**Set task**:
Reproduce the data below, substituting "Delineate" for every occurrence of "Segment" and leaving all other text unchanged.

-- START OF Rows --

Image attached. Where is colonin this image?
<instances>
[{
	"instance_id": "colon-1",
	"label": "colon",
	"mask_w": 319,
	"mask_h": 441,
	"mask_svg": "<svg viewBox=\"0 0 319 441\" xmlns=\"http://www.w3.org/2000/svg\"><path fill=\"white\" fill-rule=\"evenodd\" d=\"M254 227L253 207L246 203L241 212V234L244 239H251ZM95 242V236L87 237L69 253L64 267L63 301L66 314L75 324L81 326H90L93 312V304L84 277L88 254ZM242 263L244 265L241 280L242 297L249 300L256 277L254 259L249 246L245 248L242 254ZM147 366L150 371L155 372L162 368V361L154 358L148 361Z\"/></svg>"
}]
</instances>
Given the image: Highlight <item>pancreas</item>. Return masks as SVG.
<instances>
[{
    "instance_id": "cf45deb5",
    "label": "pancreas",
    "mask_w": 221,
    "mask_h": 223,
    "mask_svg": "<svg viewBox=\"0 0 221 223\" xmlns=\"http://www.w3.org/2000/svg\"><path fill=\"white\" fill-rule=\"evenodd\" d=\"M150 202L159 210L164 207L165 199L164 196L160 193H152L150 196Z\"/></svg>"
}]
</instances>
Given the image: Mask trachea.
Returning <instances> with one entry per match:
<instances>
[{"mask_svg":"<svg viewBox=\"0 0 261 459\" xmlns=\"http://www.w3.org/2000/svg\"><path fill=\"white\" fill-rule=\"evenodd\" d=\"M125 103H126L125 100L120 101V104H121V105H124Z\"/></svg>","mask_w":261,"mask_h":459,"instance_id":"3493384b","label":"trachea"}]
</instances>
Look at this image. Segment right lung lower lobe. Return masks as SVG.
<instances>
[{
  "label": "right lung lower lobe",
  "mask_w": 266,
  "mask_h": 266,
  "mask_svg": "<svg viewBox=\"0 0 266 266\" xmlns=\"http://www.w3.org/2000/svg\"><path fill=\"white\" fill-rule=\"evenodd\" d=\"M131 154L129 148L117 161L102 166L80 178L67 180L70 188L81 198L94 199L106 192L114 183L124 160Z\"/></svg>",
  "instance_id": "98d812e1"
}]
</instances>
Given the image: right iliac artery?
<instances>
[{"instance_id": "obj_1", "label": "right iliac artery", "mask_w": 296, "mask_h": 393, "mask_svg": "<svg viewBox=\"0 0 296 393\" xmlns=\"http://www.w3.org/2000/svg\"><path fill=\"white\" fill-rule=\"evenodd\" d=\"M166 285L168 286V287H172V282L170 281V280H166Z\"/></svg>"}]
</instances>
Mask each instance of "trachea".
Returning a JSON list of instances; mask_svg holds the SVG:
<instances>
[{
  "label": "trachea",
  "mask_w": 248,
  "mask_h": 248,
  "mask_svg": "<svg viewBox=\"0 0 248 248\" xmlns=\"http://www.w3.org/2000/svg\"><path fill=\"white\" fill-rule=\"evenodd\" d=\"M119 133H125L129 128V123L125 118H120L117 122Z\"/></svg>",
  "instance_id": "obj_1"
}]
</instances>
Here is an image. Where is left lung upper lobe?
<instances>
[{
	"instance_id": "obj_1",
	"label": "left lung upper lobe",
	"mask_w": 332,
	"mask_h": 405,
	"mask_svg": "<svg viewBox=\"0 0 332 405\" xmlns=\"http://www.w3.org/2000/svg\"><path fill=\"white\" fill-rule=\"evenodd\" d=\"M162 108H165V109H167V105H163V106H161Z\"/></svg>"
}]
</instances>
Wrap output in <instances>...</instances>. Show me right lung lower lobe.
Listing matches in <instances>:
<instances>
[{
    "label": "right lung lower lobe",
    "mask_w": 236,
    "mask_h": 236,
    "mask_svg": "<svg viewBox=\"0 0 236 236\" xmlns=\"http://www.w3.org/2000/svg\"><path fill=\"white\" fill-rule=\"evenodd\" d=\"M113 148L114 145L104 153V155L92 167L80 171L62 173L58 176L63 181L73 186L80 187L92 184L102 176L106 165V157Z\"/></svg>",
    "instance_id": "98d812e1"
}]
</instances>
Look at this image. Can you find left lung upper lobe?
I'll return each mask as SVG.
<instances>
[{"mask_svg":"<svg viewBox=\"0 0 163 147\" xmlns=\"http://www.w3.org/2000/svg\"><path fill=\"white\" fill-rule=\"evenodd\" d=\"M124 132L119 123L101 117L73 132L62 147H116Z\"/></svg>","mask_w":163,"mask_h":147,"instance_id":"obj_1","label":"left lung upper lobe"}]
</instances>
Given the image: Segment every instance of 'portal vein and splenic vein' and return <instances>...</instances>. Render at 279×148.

-- END OF Rows --

**Expected answer**:
Image attached. Where is colonin this image?
<instances>
[{
	"instance_id": "colon-1",
	"label": "colon",
	"mask_w": 319,
	"mask_h": 441,
	"mask_svg": "<svg viewBox=\"0 0 319 441\" xmlns=\"http://www.w3.org/2000/svg\"><path fill=\"white\" fill-rule=\"evenodd\" d=\"M254 227L253 207L246 203L241 212V234L244 239H251ZM95 242V236L87 237L69 253L64 267L63 301L66 314L75 324L81 326H90L93 312V304L84 277L88 254ZM242 263L244 265L241 280L242 297L249 300L256 277L254 259L249 246L245 248L242 254ZM147 366L150 371L155 372L162 368V361L154 358L148 361Z\"/></svg>"
}]
</instances>
Given the image: Highlight <item>pancreas</item>. Return masks as SVG.
<instances>
[{
    "instance_id": "cf45deb5",
    "label": "pancreas",
    "mask_w": 221,
    "mask_h": 223,
    "mask_svg": "<svg viewBox=\"0 0 221 223\" xmlns=\"http://www.w3.org/2000/svg\"><path fill=\"white\" fill-rule=\"evenodd\" d=\"M150 202L159 210L164 207L165 199L164 196L160 193H152L150 196Z\"/></svg>"
}]
</instances>
Given the image: Mask trachea.
Returning <instances> with one entry per match:
<instances>
[{"mask_svg":"<svg viewBox=\"0 0 261 459\" xmlns=\"http://www.w3.org/2000/svg\"><path fill=\"white\" fill-rule=\"evenodd\" d=\"M125 103H126L125 100L120 101V104H121V105H124Z\"/></svg>","mask_w":261,"mask_h":459,"instance_id":"3493384b","label":"trachea"}]
</instances>
Look at this image. Delineate right lung lower lobe. Return masks as SVG.
<instances>
[{
  "label": "right lung lower lobe",
  "mask_w": 266,
  "mask_h": 266,
  "mask_svg": "<svg viewBox=\"0 0 266 266\" xmlns=\"http://www.w3.org/2000/svg\"><path fill=\"white\" fill-rule=\"evenodd\" d=\"M131 154L129 148L117 161L102 166L80 178L67 180L70 188L81 198L94 199L106 192L114 183L124 160Z\"/></svg>",
  "instance_id": "98d812e1"
}]
</instances>
Given the image: right iliac artery?
<instances>
[{"instance_id": "obj_1", "label": "right iliac artery", "mask_w": 296, "mask_h": 393, "mask_svg": "<svg viewBox=\"0 0 296 393\" xmlns=\"http://www.w3.org/2000/svg\"><path fill=\"white\" fill-rule=\"evenodd\" d=\"M166 285L168 286V287H172V282L170 281V280H166Z\"/></svg>"}]
</instances>
Mask each instance of "trachea".
Returning a JSON list of instances; mask_svg holds the SVG:
<instances>
[{
  "label": "trachea",
  "mask_w": 248,
  "mask_h": 248,
  "mask_svg": "<svg viewBox=\"0 0 248 248\" xmlns=\"http://www.w3.org/2000/svg\"><path fill=\"white\" fill-rule=\"evenodd\" d=\"M119 133H125L129 128V123L125 118H120L117 122Z\"/></svg>",
  "instance_id": "obj_1"
}]
</instances>
Here is an image. Where is left lung upper lobe?
<instances>
[{
	"instance_id": "obj_1",
	"label": "left lung upper lobe",
	"mask_w": 332,
	"mask_h": 405,
	"mask_svg": "<svg viewBox=\"0 0 332 405\" xmlns=\"http://www.w3.org/2000/svg\"><path fill=\"white\" fill-rule=\"evenodd\" d=\"M162 108H165V109H167V105H163V106H161Z\"/></svg>"
}]
</instances>
Wrap output in <instances>...</instances>. Show me right lung lower lobe.
Listing matches in <instances>:
<instances>
[{
    "label": "right lung lower lobe",
    "mask_w": 236,
    "mask_h": 236,
    "mask_svg": "<svg viewBox=\"0 0 236 236\" xmlns=\"http://www.w3.org/2000/svg\"><path fill=\"white\" fill-rule=\"evenodd\" d=\"M113 148L114 145L104 153V155L92 167L80 171L62 173L58 176L63 181L73 186L80 187L92 184L102 176L106 165V157Z\"/></svg>",
    "instance_id": "98d812e1"
}]
</instances>
Look at this image. Can you find left lung upper lobe?
I'll return each mask as SVG.
<instances>
[{"mask_svg":"<svg viewBox=\"0 0 163 147\" xmlns=\"http://www.w3.org/2000/svg\"><path fill=\"white\" fill-rule=\"evenodd\" d=\"M124 132L119 123L101 117L73 132L62 147H116Z\"/></svg>","mask_w":163,"mask_h":147,"instance_id":"obj_1","label":"left lung upper lobe"}]
</instances>
Given the image: Delineate every instance of 'portal vein and splenic vein' and return <instances>...</instances>. Render at 279×148.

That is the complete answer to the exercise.